Nadezhda Nikitichna Kadysheva (Надeжда Никитична Кадышeва, /ru/; born 1 June 1959) is a Russian folk-pop singer of Erzyan heritage, she is the soloist of the band Zolotoe Koltso. She is an Honorary Citizen of Bugulma, People's Artist of Russia (1999), People's Artist of Mordovia, and a Honored Artist of Tatarstan. She received the Golden Gramophone Award in 2008.

==Biography==
=== Life and career===
She was born in the Mordvinian village of Gorki in Tatarstan. Her father, Nikita Mikhailovich Kadyshev worked for the railways, her mother, Anna Andreyevna stayed at home with four daughters.

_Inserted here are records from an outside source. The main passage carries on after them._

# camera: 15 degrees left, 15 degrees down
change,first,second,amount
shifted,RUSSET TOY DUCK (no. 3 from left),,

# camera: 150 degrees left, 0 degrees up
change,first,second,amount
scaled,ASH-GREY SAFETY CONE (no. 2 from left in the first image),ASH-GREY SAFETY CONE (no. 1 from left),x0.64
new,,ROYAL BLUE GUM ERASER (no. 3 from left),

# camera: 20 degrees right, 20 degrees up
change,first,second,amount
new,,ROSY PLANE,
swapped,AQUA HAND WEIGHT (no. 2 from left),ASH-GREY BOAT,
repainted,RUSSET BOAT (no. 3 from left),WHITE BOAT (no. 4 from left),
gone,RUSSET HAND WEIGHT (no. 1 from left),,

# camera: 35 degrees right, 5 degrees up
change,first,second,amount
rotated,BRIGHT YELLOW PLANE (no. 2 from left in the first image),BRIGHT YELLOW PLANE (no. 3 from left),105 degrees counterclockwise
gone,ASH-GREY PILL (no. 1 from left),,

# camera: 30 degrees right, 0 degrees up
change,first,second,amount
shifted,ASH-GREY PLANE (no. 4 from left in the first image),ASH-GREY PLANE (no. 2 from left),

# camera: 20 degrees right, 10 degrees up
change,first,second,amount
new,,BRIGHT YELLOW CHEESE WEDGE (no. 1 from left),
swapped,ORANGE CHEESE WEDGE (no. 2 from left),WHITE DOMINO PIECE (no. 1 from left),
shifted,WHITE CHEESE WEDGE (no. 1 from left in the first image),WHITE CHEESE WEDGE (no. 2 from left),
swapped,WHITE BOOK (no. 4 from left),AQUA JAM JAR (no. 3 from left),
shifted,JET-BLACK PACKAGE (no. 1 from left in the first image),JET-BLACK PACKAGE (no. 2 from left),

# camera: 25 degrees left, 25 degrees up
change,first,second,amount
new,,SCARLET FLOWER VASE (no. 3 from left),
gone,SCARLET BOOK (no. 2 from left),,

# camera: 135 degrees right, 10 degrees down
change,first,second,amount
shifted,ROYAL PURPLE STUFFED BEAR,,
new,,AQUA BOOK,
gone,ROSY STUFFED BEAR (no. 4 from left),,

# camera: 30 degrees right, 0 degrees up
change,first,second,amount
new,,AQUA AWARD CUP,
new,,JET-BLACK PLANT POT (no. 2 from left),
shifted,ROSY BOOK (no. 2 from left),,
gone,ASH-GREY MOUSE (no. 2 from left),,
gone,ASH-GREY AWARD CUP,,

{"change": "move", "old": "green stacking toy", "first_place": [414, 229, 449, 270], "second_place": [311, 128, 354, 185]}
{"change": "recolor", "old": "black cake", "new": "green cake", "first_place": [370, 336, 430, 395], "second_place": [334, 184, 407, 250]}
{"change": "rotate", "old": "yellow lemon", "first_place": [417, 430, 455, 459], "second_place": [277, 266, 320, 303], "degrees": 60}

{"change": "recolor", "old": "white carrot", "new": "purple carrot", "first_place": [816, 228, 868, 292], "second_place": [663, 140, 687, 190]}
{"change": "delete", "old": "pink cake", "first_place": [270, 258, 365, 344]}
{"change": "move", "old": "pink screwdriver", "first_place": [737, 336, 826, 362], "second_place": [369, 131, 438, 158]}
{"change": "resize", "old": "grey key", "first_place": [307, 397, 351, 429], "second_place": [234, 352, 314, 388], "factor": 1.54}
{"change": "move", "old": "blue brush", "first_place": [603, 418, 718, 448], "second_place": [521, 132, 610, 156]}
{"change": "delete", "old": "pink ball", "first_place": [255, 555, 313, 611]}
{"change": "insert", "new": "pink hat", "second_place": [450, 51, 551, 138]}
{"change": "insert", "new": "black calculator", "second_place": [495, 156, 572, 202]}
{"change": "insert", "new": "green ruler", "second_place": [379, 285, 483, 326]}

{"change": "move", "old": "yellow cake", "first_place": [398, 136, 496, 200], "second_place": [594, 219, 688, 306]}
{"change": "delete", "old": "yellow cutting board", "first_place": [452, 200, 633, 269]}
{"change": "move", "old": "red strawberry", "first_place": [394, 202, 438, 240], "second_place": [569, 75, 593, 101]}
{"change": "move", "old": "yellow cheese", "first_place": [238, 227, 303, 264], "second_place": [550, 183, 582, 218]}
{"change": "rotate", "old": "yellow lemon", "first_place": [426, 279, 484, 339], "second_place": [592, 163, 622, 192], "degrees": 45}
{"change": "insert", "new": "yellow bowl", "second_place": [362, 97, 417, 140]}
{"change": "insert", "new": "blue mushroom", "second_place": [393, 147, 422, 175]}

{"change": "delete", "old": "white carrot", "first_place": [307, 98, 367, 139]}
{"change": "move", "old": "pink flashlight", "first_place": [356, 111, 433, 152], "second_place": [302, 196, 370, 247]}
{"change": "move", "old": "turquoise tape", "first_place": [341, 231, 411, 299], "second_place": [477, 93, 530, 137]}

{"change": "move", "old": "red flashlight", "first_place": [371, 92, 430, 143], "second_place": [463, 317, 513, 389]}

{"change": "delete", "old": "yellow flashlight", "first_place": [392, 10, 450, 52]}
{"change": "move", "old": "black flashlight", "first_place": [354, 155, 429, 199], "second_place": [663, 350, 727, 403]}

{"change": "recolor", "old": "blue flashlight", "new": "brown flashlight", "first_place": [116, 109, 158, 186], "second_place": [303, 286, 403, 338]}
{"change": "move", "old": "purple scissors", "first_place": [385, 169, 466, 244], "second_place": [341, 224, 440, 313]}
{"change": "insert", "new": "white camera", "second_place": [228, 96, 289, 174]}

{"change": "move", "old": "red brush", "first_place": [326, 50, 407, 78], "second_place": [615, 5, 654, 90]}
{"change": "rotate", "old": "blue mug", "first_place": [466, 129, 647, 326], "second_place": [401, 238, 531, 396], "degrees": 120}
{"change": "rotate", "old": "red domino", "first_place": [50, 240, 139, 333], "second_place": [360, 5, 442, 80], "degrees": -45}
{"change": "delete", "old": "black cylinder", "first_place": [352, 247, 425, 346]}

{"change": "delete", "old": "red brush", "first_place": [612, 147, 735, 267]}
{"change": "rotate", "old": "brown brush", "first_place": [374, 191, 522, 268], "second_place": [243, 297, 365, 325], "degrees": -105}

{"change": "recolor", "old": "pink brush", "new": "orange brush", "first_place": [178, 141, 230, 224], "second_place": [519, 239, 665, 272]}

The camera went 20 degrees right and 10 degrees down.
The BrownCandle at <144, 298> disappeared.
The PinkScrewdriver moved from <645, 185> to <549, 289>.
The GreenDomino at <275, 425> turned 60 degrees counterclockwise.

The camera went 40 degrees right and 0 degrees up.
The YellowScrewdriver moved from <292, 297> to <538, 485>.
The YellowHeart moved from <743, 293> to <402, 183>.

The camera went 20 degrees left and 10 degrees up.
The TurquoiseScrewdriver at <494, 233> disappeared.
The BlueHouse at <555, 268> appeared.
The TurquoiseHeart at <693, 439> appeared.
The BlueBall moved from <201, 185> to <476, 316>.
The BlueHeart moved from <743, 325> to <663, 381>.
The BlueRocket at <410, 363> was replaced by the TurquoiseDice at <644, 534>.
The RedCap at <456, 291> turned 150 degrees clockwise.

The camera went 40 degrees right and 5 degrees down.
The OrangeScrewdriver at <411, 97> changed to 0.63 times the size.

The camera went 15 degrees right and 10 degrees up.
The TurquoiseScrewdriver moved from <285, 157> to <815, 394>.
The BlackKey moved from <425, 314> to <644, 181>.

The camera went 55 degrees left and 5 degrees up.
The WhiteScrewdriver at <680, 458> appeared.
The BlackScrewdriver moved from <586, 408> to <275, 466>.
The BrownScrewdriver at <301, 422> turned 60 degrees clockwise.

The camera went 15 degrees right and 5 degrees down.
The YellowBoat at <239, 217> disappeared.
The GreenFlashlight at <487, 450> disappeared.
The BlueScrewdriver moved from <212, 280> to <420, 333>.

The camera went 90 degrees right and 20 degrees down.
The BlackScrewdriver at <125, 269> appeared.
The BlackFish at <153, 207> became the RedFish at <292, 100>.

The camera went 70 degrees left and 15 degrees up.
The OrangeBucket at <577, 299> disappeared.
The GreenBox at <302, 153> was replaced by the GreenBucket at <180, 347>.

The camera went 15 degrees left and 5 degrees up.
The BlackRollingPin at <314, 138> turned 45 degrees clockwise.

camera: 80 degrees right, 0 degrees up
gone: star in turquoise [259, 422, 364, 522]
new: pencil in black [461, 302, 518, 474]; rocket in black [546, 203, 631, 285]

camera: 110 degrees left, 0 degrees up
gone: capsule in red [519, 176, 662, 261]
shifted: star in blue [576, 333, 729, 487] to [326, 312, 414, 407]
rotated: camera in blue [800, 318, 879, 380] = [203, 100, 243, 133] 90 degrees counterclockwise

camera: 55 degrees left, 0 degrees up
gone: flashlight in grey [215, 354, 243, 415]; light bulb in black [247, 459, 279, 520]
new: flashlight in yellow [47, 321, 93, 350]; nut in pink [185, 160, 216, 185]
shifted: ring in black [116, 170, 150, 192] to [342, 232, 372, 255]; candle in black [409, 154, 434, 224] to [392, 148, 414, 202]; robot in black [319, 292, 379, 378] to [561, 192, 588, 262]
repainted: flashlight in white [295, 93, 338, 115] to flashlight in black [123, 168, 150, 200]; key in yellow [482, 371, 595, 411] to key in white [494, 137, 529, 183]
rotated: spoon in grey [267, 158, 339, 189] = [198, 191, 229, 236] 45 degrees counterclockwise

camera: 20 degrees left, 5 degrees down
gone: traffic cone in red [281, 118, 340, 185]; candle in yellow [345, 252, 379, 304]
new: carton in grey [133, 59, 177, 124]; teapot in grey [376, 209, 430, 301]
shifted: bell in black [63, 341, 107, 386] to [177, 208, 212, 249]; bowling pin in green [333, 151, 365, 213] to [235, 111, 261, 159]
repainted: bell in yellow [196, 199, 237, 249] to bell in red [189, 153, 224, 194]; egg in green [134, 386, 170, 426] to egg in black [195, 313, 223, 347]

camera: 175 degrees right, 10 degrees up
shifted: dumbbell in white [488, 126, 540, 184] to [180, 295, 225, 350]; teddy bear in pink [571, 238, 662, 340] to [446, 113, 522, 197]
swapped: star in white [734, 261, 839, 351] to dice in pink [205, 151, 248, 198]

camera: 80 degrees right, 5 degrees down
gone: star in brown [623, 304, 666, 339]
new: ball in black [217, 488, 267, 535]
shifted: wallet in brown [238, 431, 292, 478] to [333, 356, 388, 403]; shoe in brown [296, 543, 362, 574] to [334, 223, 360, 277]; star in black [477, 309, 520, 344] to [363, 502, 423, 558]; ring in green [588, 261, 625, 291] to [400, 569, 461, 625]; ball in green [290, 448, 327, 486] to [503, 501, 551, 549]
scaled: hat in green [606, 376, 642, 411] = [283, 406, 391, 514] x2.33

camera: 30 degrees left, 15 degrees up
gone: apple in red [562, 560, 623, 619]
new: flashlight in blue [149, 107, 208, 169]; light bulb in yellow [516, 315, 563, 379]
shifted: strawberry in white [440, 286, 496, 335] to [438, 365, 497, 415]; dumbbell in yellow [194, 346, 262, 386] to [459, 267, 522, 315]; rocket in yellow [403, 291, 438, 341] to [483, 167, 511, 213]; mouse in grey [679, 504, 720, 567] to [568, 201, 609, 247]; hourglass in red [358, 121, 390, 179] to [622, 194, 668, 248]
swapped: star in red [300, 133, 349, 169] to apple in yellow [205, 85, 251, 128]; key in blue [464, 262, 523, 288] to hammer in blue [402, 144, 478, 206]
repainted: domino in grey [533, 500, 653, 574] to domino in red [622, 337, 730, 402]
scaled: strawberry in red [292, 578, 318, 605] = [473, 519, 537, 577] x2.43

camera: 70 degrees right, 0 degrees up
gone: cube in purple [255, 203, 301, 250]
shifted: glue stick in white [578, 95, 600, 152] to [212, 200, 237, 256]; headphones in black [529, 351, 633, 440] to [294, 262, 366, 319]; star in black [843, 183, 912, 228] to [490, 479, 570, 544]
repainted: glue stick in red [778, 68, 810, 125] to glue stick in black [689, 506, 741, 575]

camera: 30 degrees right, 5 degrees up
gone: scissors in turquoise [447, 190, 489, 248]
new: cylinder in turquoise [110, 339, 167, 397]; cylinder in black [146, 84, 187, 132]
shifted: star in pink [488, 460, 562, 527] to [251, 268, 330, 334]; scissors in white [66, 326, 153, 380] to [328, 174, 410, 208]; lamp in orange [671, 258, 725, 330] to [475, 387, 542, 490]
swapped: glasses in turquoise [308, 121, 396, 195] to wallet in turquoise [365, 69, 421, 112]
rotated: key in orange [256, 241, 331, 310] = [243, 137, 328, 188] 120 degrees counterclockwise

Kadysheva was 10 years old when her mother died, and half a year later her father remarried. She had to leave for a boarding school in Bugulma, where her singing talent was first discovered. However, at age 14 she had to start working at a cotton factory. At 18 years of age, she applied to the Mikhail Ippolitov-Ivanov College of Music, but she was rejected, in her own words for her "lack of musical preparation". After completing a preparatory course, she was admitted the next year. This is where she met her future husband, Aleksandr Kostyuk, at the dormitory that they shared with students of the Gnessin State Musical College, where Kostyuk also studied at. In her third year, she was invited to perform with the ensemble Rossiyanochka. Then, she followed Kostyuk to the Gnessin. Kostyuk proposed to her and they married in 1983 in San Francisco. Their son, Grigoriy was born the next year. In 1988, they established Zolotoe Koltso and started performing abroad. They were more well known abroad than in Russia, and they only became known there from 1993, when the local Soyuz record label offered them a contract. She is a member of the United Russia party.